Por muito tempo, durante alguma época da minha infância, eu despertava do meu sono de madrugada e só conseguia voltar a dormir quando o dia começava a amanhecer. Quando chegava a hora de dormir, já ficava imaginando o sofrimento quando eu acordasse no meio da noite.Quando isso acontecia (era sempre por volta das 2:30), ficava ouvindo o silêncio da madrugada, com medo. Tinha medo de ouvir gemidos. Quando dava vontade de ir ao banheiro ou beber água, não ia de jeito nenhum, com receio de ouvir (ou até ver) algo tão indesejável. Ficava imaginando a agressão, a feiúra da cena, e apertava os olhos, rezando, e até chorando, para dormir logo. Mas era inútil, pois só conseguia voltar a ter sono quando os primeiros raios de sol apareciam. E aí sentia uma alegria imensa e adormecia. Às vezes, impaciente, me levantava e ia até a janela do meu quarto e ficava olhando as prostitutas. Eu adorava vê-las do sétimo andar...é quando eu ficava mais aliviada e distraída. Só Deus sabe o quanto eu sofri naquela época. Vejo como foi precoce e frustante: uma criança ouvindo o silêncio da madrugada, com medo de ouvir os pais transando, pensando coisas por cerca de 3 horas, em total solidão. Hoje, meus pais se separaram e eu sou muito mais feliz. Acho que a idade também ajudou. Além disso, deixei de tomar coca-cola antes de dormir. O único problema é que de onde eu moro, não posso ver as prostitutas.

11.12.04

problema de semântica visto sob a perspectiva de um ser sadio, que vê, anda, fala e escuta.

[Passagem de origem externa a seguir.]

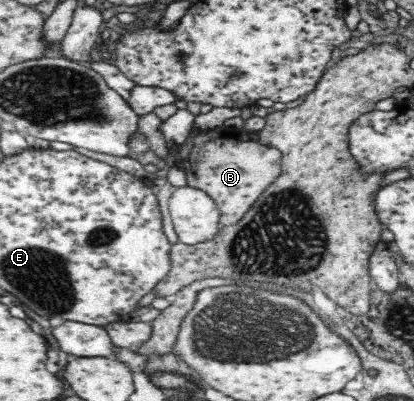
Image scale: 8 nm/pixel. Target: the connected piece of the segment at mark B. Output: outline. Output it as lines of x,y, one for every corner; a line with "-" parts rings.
215,127
215,132
192,132
185,143
180,146
174,145
171,150
179,152
176,154
175,165
187,172
187,185
207,193
217,203
223,226
230,227
237,224
247,214
253,203
267,190
267,187
277,180
282,172
282,155
279,149
257,144
257,142
241,142
238,138
219,134
217,130
221,128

Não vejo a beleza do óbvio
Não vejo sentido numa evasão de simplicidade
Eu quero é o inesperado
Eu quero é a simplicidade

10.12.04

Concreto e barato

Todo

mundo

muda

muito

6.12.04

Chá das 7

Pôs o jornal dentro de uma panela,
adicionou água e levou ao fogo.
Esperou ferver um pouco e, cuidadosamente,
retirou o papel desgastado.
Teve cautela ao colocar o chá
num copo de plástico.
Bebeu e esperou.
A tinta e as tragédias pesaram
no seu estômago.
Sentiu tanta dor que vomitou
poesia.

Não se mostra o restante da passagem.